C’È VOLUTO del tempo: tempo che non è più stato rubato, ma utilizzato: allo scopo di guadagnare un punto d’appoggio nel girone infernale del dolore.
ORA, Eoin ha la misura di una foto da passaporto, così posso portarlo con me dovunque io vada. Il mio compagno di viaggio, mio figlio, il mio maestro.
NON posso evitare di domandarmi come sarebbe il suo aspetto.
Quando mi capita di domandarmelo, mi basta guardare suo fratello.
E sorrido.
(Ognuno, penso, si porta dietro la sua immensa fotografia di qualcosa o di qualcuno, che a poco a poco rimpicciolisce).
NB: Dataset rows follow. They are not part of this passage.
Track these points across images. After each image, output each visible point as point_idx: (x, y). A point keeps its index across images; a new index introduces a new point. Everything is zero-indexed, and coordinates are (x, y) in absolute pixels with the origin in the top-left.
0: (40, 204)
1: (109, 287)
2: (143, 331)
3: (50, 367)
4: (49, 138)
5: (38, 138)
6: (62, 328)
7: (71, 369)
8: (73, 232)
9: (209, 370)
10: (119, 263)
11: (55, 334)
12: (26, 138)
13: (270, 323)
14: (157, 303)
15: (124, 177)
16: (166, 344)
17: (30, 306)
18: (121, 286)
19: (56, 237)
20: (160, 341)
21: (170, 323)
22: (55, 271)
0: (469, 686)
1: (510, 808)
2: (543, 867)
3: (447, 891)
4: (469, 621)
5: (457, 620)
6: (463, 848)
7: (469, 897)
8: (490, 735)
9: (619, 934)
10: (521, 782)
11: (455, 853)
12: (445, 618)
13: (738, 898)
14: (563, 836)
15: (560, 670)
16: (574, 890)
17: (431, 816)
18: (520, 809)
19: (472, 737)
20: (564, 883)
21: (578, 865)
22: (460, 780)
è il dolore di molti, di tanti, di troppi, nn abbiamo ancora un dio ke ci spieghi il xkè, mi piacerebbe ascolatre la sua difesa
È la vita, forse?
Che commozione, leggere la mia storia dopo 11 anni. Parola per parola, è stato ed è così. “Il mio compagno di viaggio, mio figlio, il mio maestro”: quanto è vero.
Grazie. La tua traduzione è stupenda. Il mio Stefano ora avrebbe 22 anni. Questo racconto mi ha fatto rivivere 22 anni di vita… e d’amore.
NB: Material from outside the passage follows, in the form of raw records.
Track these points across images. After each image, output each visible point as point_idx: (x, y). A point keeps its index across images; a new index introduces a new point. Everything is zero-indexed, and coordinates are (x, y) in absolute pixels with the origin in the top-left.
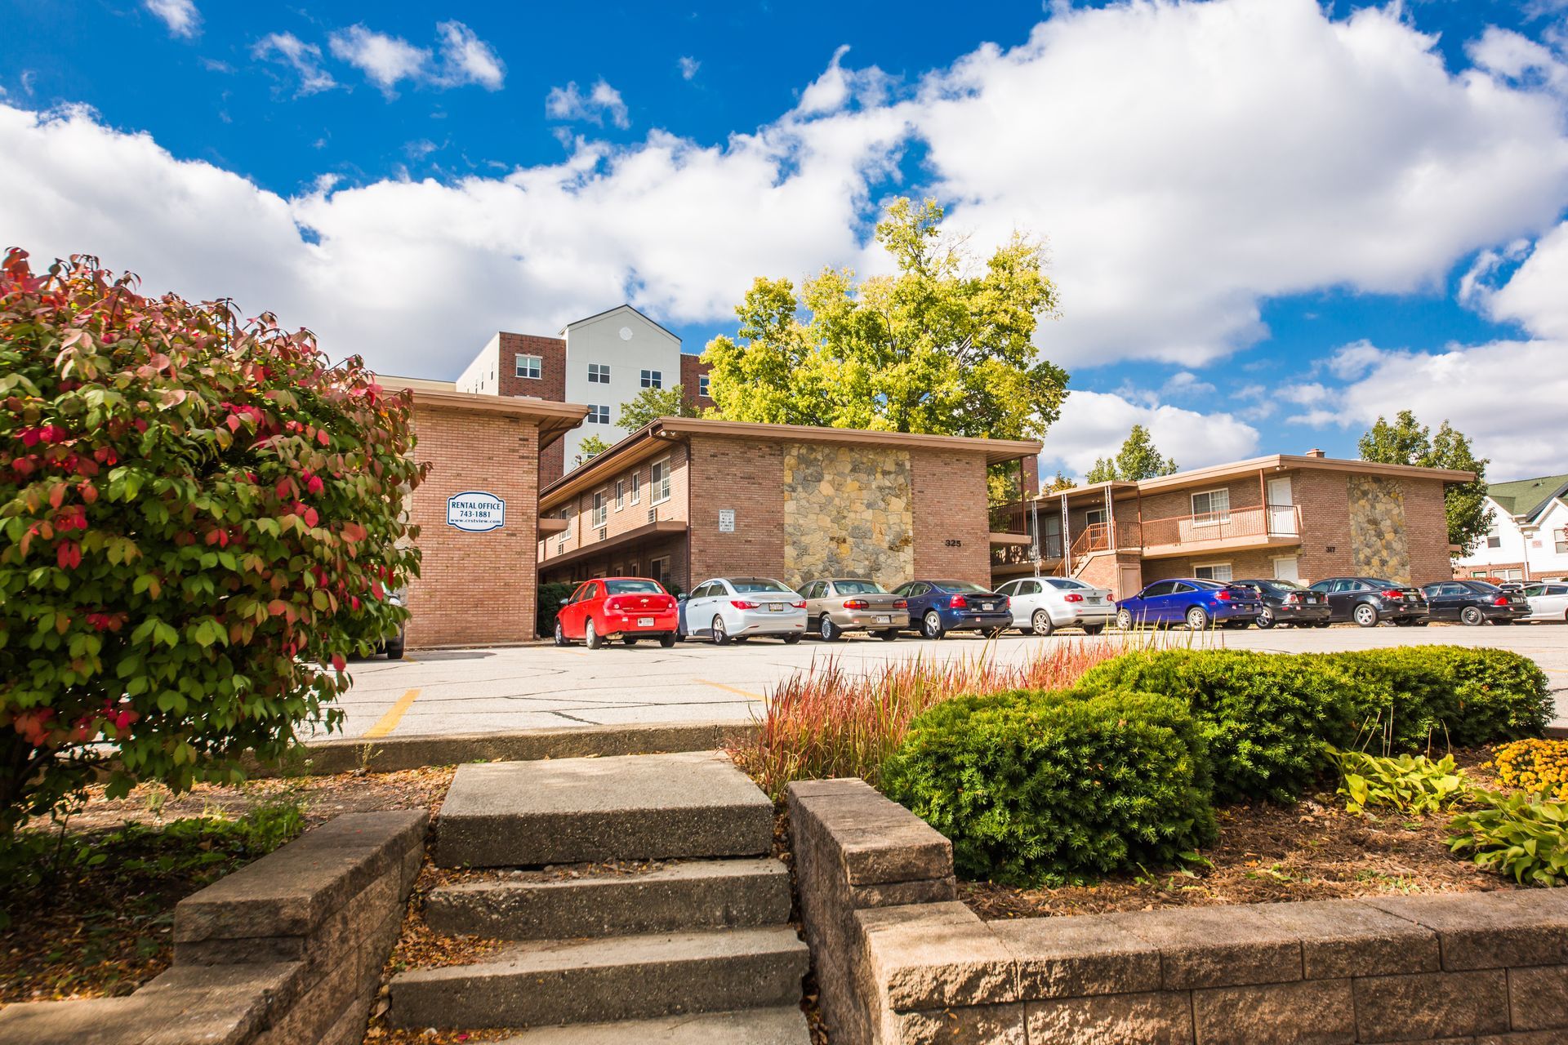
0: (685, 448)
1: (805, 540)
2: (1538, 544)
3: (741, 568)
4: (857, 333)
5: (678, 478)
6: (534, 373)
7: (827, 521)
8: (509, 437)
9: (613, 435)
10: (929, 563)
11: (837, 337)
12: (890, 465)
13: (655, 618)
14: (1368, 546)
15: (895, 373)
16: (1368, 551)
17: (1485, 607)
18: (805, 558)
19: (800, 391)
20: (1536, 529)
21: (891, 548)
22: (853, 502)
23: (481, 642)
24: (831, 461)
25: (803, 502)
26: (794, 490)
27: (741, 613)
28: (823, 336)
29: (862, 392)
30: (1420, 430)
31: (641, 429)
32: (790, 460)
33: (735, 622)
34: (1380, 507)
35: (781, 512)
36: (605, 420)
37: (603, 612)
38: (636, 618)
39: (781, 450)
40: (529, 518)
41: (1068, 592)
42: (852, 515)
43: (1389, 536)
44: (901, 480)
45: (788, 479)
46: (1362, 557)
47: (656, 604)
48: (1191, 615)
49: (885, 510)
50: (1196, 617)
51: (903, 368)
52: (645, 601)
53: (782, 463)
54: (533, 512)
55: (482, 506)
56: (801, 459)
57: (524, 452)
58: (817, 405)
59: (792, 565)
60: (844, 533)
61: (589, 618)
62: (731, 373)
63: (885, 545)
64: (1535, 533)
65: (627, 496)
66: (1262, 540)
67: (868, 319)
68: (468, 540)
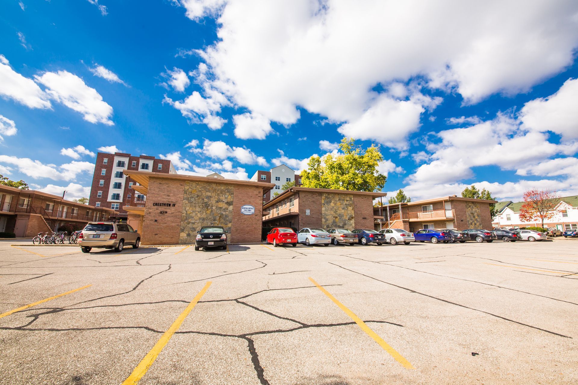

Grazie a te, Irma. E a te, Claudia. E a te, Angie.
E a tutte e tutti voi che avete letto o leggerete questa cosa, o il libro intero.
ciao Lorenzo, amore mio piccolo che non ho avuto il coraggio di guardare, di stringere fra le mie braccia, terrorizzata dal fatto che ti avrei ricordato così, privo di vita, addormentato per sempre…
e grazie Federica…
Ciao, Monica.
Non dire grazie.
Ognuno ha la sua fotografia gigante.
Magari non è un figlio, e magari è vivo: ma quella foto gigante è lì che si fa lentamente più piccola e a tratti giganteggia di nuovo.
La società aveva accolto il loro lutto ammutolendosi nel rifiuto di dire l’indicibile.
E anche ammutolendoli, vorrei aggiungere…perché oggi nessuno vuole più sentire parlare di dolore, vedere il dolore… negandolo si cerca di negarne l’esistenza. E negare la morte. Vieni lasciato solo. Nel tuo dolore. Ti chiedono di non esprimerlo, di non farlo vedere, di non mostrarlo. Pena l’ostracismo sociale. Quando più ne avresti bisogno.